Para Descobrir Portugal...
Diz-se que o português Pedro Álvares Cabral descobriu o Brasil no ano de 1500.
A gente vai acreditando porque nesta altura dá muito trabalho impugnar. Mas fica aquela duvida: O Brasil estava perdido? (os piadistas poderão dizer que já estava) Se fomos mesmo descobertos por portugueses, quando é que nós brasileiros vamos retribuir a gentileza descobrindo Portugal? Porque a verdade chocante é que para os brasileiros de hoje Portugal é tão ignoto como eram estas terras para os europeus até fins do século XV.
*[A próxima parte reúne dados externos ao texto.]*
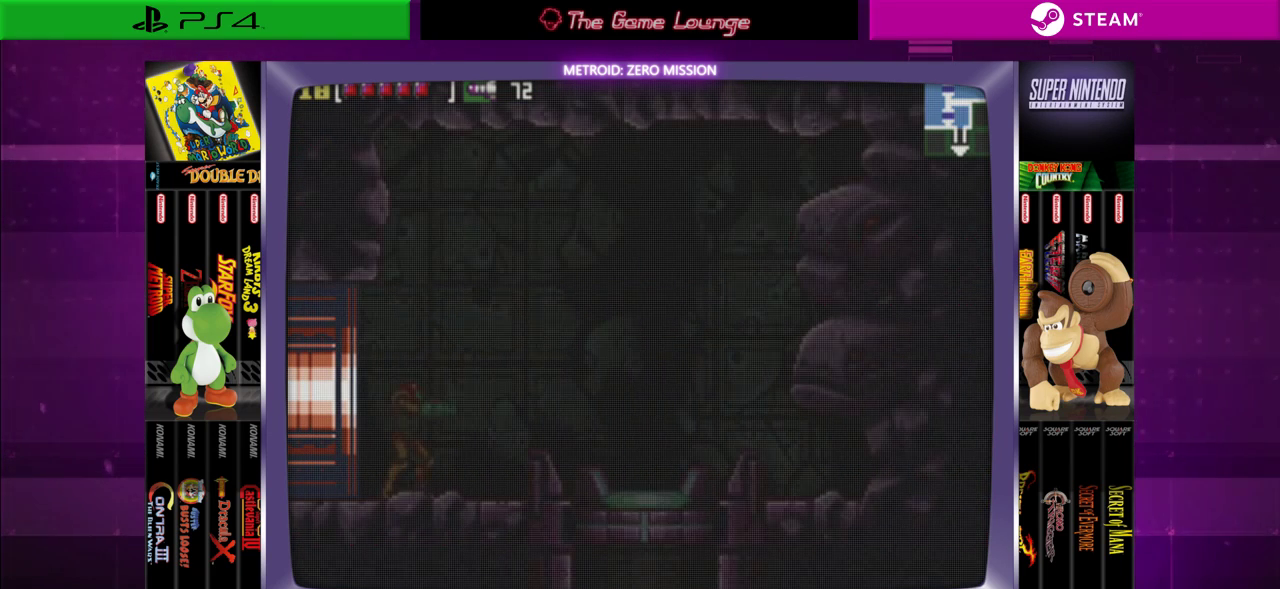
{"buttons": [], "left_stick": "center", "right_stick": "center", "events": []}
Isto não é nenhum exagero. Em literatura, por exemplo: quantos escritores portugueses depois de Eça são conhecidos e lidos no Brasil? A contagem talvez não ocupe os cincos dedos de uma mão. No entanto, existem muitos bons escritores em Portugal escrevendo bons livros que só por acaso chegam aqui. De maneira que um brasileiro aventuroso tem muito a descobrir em Portugal no campo da literatura.
Um escritor português que precisa ser descoberto com urgência- não por ele, que vai indo muito bem sem o Brasil, mas por nosso beneficio - é José Saramago.
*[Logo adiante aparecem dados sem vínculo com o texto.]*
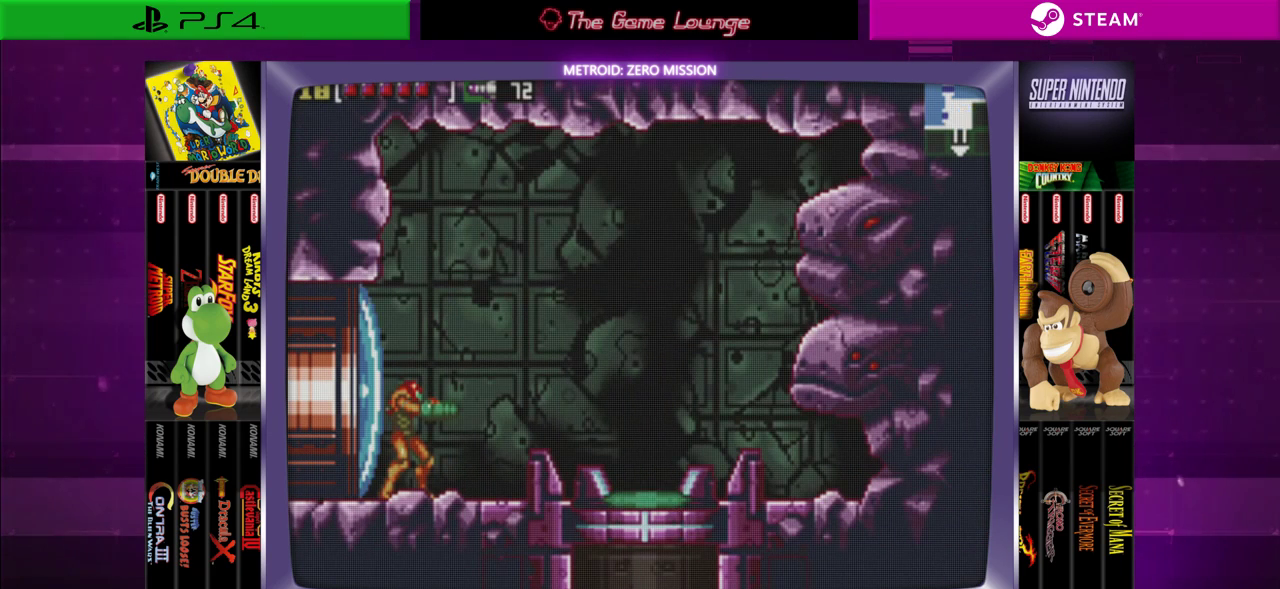
{"buttons": [], "left_stick": "center", "right_stick": "center", "events": []}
José Saramago vem publicando livros desde 1966 - poesia, romances, teatro. O primeiro romance a chegar no Brasil foi Levantado do Chão, Duvido que a pessoa que pegar esse livro mesmo distraidamente e der com os olhos na primeira frase não se sinta conquistada pelo estilo de Saramago, e eu não vou transcrever essa frase para não tirar ao leitor o prazer da descoberta.
O livro conta a história da humilde e muito nobre família Mau-Tempo, lavradores do Alentejo, desde tempos muito remotos até a Revolução de 1974. Mas atenção: não é um encadeamento maçante de fatos; é uma história inventada por força e graça de José Saramago. O leitor vai simplesmente se apaixonar por essa família tão sofrida e tão nobre. Quando eu pensava que tão cedo não encontraria outro livro comparável a Levantado do Chão, eis que me chega outro da mesma altíssima categoria, e escrito pelo mesmo Saramago, este Memorial do Convento, publicado em 1982 em Portugal e já na quarta edição e ganhador de de prêmio literário importante.
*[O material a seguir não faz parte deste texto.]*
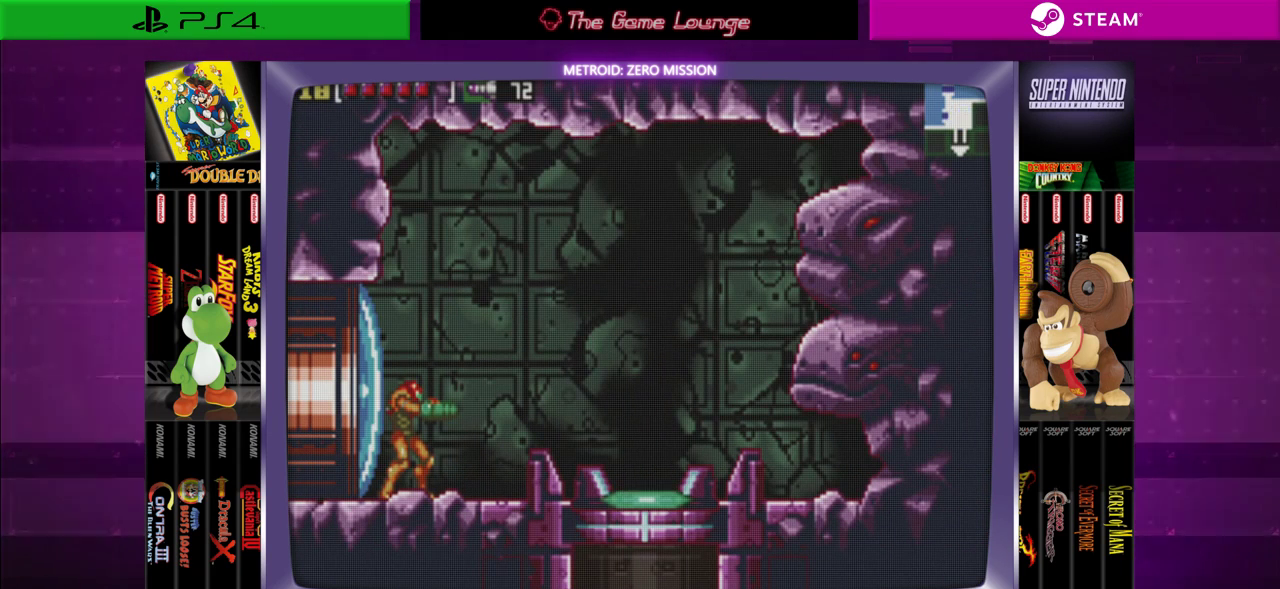
{"buttons": [], "left_stick": "center", "right_stick": "center", "events": []}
A pretexto de escrever um livro sobre a história da construção de um convento em Mafra no século XVIII, Saramago inventou uma história outra, na qual entram outras famílias inesquecíveis, a dos Sete Sois e a das Sete Luas, e mais padre Bartolomeu de Gusmão com sua passarola, e o compositor Scarlatti com seu Órgão e sua música, e mais reis e rainhas e princesas, e mais uma pedra descomunal que precisa ser transportada a longa distância, e o que acontece durante o transporte .
O que pretende e que consegue - José Saramago com seus livros? para mim, isto: fazer o que fez Homero antes dele, isto é, escrever histórias aparentemente reais mas inventadas com tanta competência que depois de lidas passam a ser reais e a fazer parte da longa e sofrida experiência humana.
Minha sugestão é, descubram Saramago e façam dele uma possessão ultramarina particular de cada um.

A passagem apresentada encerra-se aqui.